Otra vistosa procesión religiosa que no se realizó este año es la de San Lázaro, en Monimbó, Masaya, que se celebra el quinto domingo de Cuaresma y a la cual los devotos llevan los perros de las casas vestidos con sus mejores galas como promesa a este santo considerado el protector de las mascotas.

Desde agosto del año pasado, el régimen nicaragüense ha prohibido “por razones de seguridad” las actividades religiosas que implican concentraciones o movilización de personas en las vías públicas, como parte de la represión que mantiene contra la iglesia católica.

Hasta diciembre del año pasado, la investigadora nicaragüense Martha Patricia Molina, documentó 396 agresiones de parte del régimen a la iglesia Católica desde abril de 2018. Estas agresiones registradas van desde encarcelamiento y destierro de sacerdotes hasta ataques físicos, sacrilegios, y campañas de difamación.

Actualmente, el obispo de Matagalpa, monseñor Rolando Álvarez, permanece preso, condenado a 26 años de cárcel por los delitos de “traición a la patria” y “propagación de noticias falsas”, dos de los cargos más recurrentes del régimen para encarcelar a opositores.

Tanto el obispo de León, como las autoridades religiosas del santuario de Popoyuapa piden a los feligreses manifestar su devoción en sus casas o en el templo. “Les invitamos a vivir esta fiesta de Jesús del Rescate en un clima de oración y recogimiento.

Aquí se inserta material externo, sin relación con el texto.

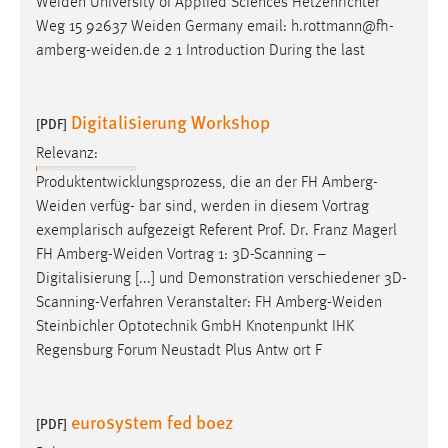
Weiden
University of Applied Sciences Hetzenrichter
Conversion-Tracking
Weg 15 92637
Weiden
Germany email:
h.rottmann@fh-
amberg-weiden.de
2 1 Introduction During the last
Cookie Laufzeit:
3 Monate
Digitalisierung Workshop
[PDF]
Facebook Pixel
Relevanz:
Name:
Produktentwicklungsprozess, die an der FH
Amberg-
_fbp
Weiden
verfüg- bar sind, werden in diesem Vortrag
exemplarisch aufgezeigt Referent Prof. Dr. Franz Magerl
Anbieter:
FH
Amberg-Weiden
Vortrag 1: 3D-Scanning –
Facebook
Digitalisierung [...] und Demonstration verschiedener 3D-
Zweck:
Scanning-Verfahren Veranstalter: FH
Amberg-Weiden
Conversion-Tracking
Steinbichler Optotechnik GmbH Knotenpunkt IHK
Regensburg Forum Neustadt Plus Antw ort F
Cookie Laufzeit:
3 Monate
eurosystem fed boez
[PDF]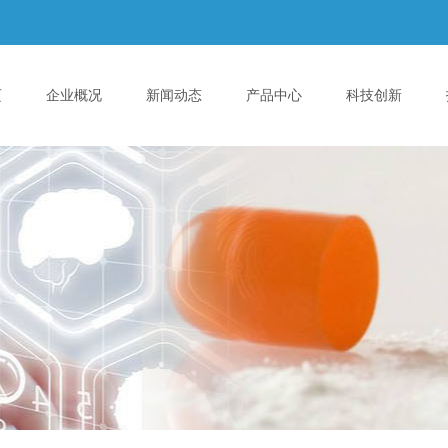
页
企业概况
新闻动态
产品中心
科技创新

La imagen estará expuesta en el presbiterio los días jueves 30 y viernes 31 de marzo para veneración pública. Ambos días habrá eucaristías a cada hora a partir de las 6 de la mañana”, dice el comunicado religioso.

Después de dos años que fueron suspendidos por la pandemia de Covid 19, los via crucis de Semana Santa se reanudaron en abril del año pasado con nutrida asistencia de fieles y bajo fuerte observación policial.

El líder opositor y ex preso político, Juan Sebastián Chamorro, considera que es “sumamente arriesgada” la medida de prohibir procesiones en Semana Santa, porque ha generado mucho malestar. Cree que la prueba de vida que dio al régimen, al presentar recientemente a monseñor Rolando Álvarez, es “para tratar de bajar el malestar general” que se acumula entre la feligresía católica. “Vamos a ver cómo se comporta la gente en Semana Santa, particularmente en Viernes Santo”, dice.

Para el obispo de la hondureña diócesis de Danlí, monseñor José Antonio Canales Motiño, el régimen de Daniel Ortega y Rosario Murillo han prohibido las procesiones religiosas porque consideran a la iglesia Católica “su enemigo número uno” y “temen que la gente, al verse unida pueda levantarse, que pueda haber un levantamiento del temor en las personas que es lo que ha cundido en los últimos años, el miedo”.

“Para ellos (Ortega y Murillo) la demostración popular de las procesiones, las inmensas multitudes católicas, son una bofetada que no quieren ver”, dice, y agrega que otro propósito de la prohibición de Ortega es “reprimir, castigar, hostigar a su mayor enemigo, la iglesia Católica”.